During the U.S. Conference of Mayors, which took place from June 23-26 in Miami Beach, a bi-partisan group of mayors from around the country agreed that short-term rental sites should be regulated by local governments.
Mayor Susan Haynie, Boca Raton, Florida and president of the Florida League of Cities, said: “This is not a partisan issue. This is a quality of life issue. My constituents are upset when there’s a daily rental next door, really, with the cars and noise and partying. Mayors and councils know their cities best and we should have the ultimate power to legislate and fulfilling the needs they have and legislating what’s best for our communities.”
Mayor Mick Cornett, Oklahoma City, said: “We need states to work with us. The issue I see in OKC and what I know others experience around the country is there seems to be some sense of an abrasive nature between state and local governments. We should not have to hire lobbyists to protect ourselves from our own state government. We’re playing defense. They’re not looking to help us. In most cases, they’re looking to hurt us.”

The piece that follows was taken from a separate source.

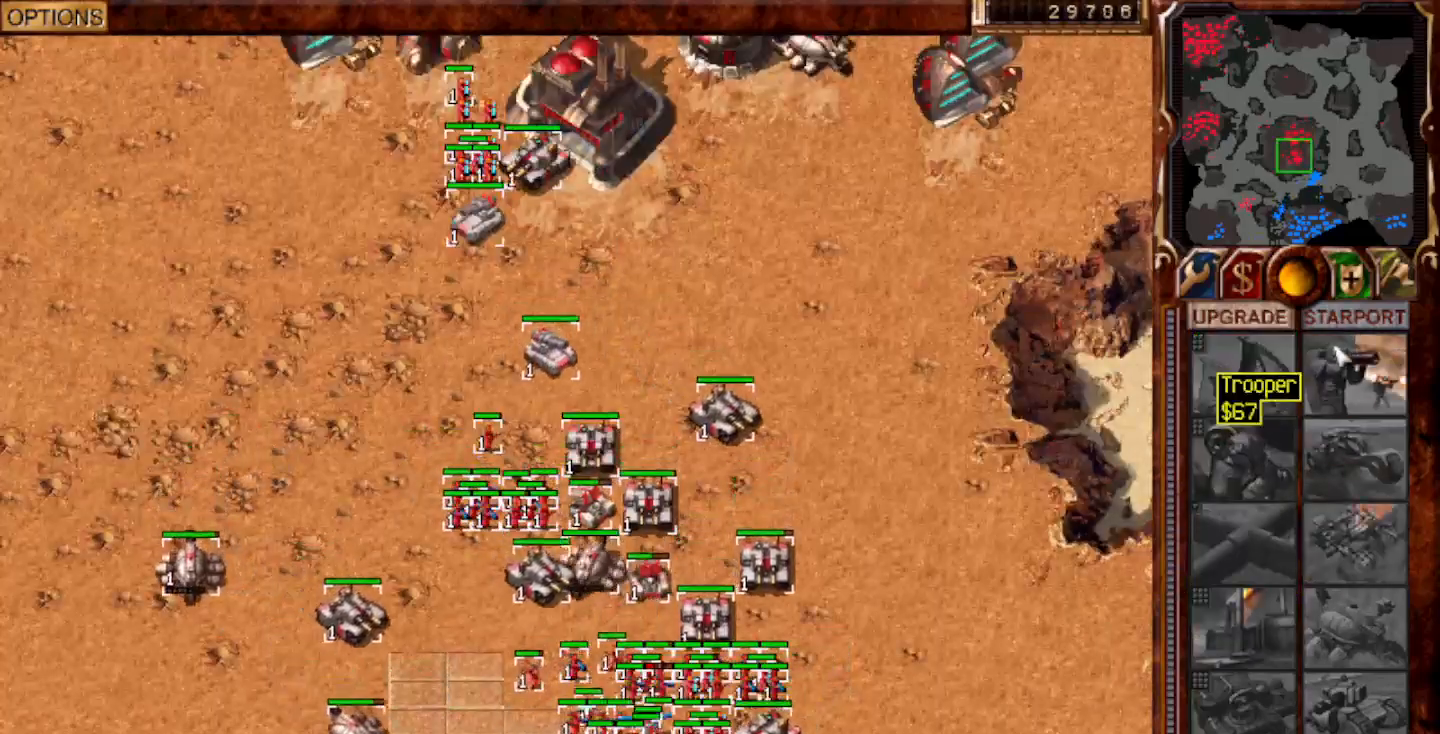
{"keys": [], "mouse": ["left", "right"], "events": [[233, "mouse_left", "down"], [300, "mouse_left", "up"], [400, "mouse_right", "down"], [467, "mouse_right", "up"], [500, "mouse_left", "down"], [500, "mouse_right", "down"]]}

Mayor Michael Hancock, Denver, commented: “You can only own one short-term rental in Denver. You must be licensed and we do taxes similar to the way we do a hotel room. The idea that you can only have one short-term rental in Denver and it must be your primary residence has really stunted the growth and proliferation of short-term rentals throughout our city and various neighborhoods.”
The comments come after a the release of a poll commissioned by AirbnbWATCH, a project of American Family Voices, and conducted by Axis Research which found that the majority of U.S. respondents believe that people and companies who use short-term rental websites to rent out apartments on a short-term basis should be subject to the same basic zoning, health, and fire safety regulations that are complied with by all lodging businesses. The poll was conducted online by June 14 and June 18, 2017. The online survey collected responses from 1,000 adults (18+ years old) in the United States.
Of those polled, 91 percent agreed that individuals and companies using short-term rental sites to run a business should be required to follow local and community zoning, health, and safety rules, while 87 percent agreed they should be subject to the same safety and fire regulations as hotels. Of respondents, 85 percent agreed these commercial operators should be required to register with the city and pay taxes. Nearly three-quarters agreed that commercial operators should be required to provide access for the disabled in accordance with the Americans with Disabilities Act.